Ballot proposal No. 2: collective bargainingPublished 9:32pm Thursday, October 4, 2012
Proposal 2 amends the state constitution regarding collective bargaining.
This proposal on the Nov. 6 ballot would:
• Grant public and private employees the constitutional right to organize and bargain collectively through labor unions.
• Invalidate existing or future state or local laws that limit the ability to join unions and bargain collectively and to negotiate and enforce collective bargaining agreements, including employees’ financial support of their labor unions.
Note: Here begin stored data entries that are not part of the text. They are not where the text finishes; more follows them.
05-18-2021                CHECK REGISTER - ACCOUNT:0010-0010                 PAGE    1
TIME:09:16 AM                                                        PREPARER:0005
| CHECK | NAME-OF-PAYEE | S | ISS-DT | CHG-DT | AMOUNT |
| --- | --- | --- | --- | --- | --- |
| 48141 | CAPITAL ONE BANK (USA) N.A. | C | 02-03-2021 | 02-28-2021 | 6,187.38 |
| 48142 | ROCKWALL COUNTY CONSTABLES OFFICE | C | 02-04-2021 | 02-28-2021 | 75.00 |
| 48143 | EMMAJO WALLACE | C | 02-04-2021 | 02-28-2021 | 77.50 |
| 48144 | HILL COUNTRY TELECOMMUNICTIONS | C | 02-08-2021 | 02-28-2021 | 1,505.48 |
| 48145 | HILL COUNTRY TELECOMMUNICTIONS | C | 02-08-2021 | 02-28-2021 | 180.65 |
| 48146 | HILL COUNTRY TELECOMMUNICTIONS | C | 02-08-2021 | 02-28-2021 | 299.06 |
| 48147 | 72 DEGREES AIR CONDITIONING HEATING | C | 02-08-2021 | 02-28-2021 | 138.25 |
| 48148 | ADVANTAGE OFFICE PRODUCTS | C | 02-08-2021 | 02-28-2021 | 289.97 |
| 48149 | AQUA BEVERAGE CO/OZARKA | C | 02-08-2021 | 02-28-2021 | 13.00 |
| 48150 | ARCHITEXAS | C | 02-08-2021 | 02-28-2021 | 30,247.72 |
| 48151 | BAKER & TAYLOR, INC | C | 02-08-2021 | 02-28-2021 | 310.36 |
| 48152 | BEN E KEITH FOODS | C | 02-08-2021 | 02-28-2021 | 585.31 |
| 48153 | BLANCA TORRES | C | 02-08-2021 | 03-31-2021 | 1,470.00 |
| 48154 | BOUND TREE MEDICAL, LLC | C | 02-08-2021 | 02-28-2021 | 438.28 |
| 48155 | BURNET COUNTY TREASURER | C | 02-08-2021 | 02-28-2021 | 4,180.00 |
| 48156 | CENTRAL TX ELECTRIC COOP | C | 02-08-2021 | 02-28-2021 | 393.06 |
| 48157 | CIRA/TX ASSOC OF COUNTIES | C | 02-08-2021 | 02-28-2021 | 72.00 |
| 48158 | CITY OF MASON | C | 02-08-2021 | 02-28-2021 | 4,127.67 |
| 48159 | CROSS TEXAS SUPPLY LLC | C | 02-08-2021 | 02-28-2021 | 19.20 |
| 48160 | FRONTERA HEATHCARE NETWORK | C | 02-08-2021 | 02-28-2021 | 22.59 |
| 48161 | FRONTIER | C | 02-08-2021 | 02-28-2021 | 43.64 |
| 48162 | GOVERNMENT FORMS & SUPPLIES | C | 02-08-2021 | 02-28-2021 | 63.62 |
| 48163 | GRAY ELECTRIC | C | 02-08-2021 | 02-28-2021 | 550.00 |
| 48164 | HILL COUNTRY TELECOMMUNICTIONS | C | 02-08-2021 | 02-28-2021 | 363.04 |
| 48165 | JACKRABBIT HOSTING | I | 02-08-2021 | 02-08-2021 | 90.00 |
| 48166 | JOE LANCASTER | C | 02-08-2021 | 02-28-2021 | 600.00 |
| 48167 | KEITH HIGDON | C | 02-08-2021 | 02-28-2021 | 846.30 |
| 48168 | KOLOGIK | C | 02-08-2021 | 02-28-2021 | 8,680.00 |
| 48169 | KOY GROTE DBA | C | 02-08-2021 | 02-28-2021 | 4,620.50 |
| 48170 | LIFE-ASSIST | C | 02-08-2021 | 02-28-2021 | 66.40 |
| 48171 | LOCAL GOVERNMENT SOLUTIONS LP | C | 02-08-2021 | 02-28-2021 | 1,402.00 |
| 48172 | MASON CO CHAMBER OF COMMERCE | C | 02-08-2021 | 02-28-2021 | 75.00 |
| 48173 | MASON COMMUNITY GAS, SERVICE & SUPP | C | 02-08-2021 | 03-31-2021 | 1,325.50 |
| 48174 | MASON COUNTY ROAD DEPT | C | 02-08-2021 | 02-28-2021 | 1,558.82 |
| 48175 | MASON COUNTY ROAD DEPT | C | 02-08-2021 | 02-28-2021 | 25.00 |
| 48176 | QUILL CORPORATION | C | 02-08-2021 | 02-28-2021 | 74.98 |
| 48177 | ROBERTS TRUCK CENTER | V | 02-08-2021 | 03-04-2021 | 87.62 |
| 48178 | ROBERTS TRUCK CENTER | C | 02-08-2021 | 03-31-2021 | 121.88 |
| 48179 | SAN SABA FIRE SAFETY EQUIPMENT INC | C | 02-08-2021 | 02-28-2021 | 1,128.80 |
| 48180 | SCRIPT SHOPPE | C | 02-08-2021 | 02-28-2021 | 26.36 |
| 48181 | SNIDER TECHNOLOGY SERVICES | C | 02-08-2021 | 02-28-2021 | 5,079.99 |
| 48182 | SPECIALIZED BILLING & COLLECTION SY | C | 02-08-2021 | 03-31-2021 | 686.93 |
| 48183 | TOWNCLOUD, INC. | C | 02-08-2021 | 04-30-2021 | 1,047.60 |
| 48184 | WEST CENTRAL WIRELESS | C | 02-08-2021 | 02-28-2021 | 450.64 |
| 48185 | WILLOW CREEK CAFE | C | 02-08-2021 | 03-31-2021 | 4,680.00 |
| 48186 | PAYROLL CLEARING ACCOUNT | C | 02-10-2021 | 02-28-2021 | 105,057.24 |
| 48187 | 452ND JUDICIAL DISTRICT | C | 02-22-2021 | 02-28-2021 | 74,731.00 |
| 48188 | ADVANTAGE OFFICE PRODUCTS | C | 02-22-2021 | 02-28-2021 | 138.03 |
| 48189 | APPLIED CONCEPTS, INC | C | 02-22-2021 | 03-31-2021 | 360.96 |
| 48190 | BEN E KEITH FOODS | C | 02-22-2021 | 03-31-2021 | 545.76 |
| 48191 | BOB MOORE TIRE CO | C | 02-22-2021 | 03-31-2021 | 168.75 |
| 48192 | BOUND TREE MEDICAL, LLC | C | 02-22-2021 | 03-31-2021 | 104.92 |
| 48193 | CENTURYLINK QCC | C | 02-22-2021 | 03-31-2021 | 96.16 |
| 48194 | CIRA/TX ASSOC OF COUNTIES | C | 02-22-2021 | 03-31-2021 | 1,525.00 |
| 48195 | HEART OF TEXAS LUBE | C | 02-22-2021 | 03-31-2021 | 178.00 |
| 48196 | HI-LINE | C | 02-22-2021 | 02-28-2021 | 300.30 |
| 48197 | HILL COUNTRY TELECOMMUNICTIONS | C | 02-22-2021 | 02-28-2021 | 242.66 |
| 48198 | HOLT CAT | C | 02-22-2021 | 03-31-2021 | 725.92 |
Laws may be enacted to prohibit public employees from striking.
• Override state laws regulating hours and conditions of employment to the extent that those laws conflict with collective bargaining agreements.
• Define “employer” as a person or entity employing one or more employees.
People voting yes say protecting collective bargaining should be a constitutional right for workers to assist employees in negotiating a fair contract and to protect their rights.
Collective bargaining should not just be a right provided to certain employees, but should be extended to all employees regardless of their employer.
Proposal 2 would protect public and private employees’ jobs, wages and benefits by making collective bargaining a constitutional right.
No voters counter that this amendment limits or eliminates the state’s ability to regulate labor activities for public and private employees alike.
This proposal would repeal an unidentified number of existing laws affecting both employees and job providers and would have an unknown impact on this relationship.
A 30-year small business owner in the audience at a Tea Party forum in Ontwa Township Oct. 2 said, “As soon as I hired my first employee, my paperwork went through the roof.
This is probably the greatest job-killer you can imagine. Given this law, if I was starting out, I would not hire employee one. I’d either run it myself or automate before I added that additional burden of all the garbage the federal government dumps on you when you take on employees.”
Sen. John Proos said Attorney General Bill Schuette advised Gov. Rick Snyder in a July 20 memo that 170 public acts on the books would be repealed or subject to change.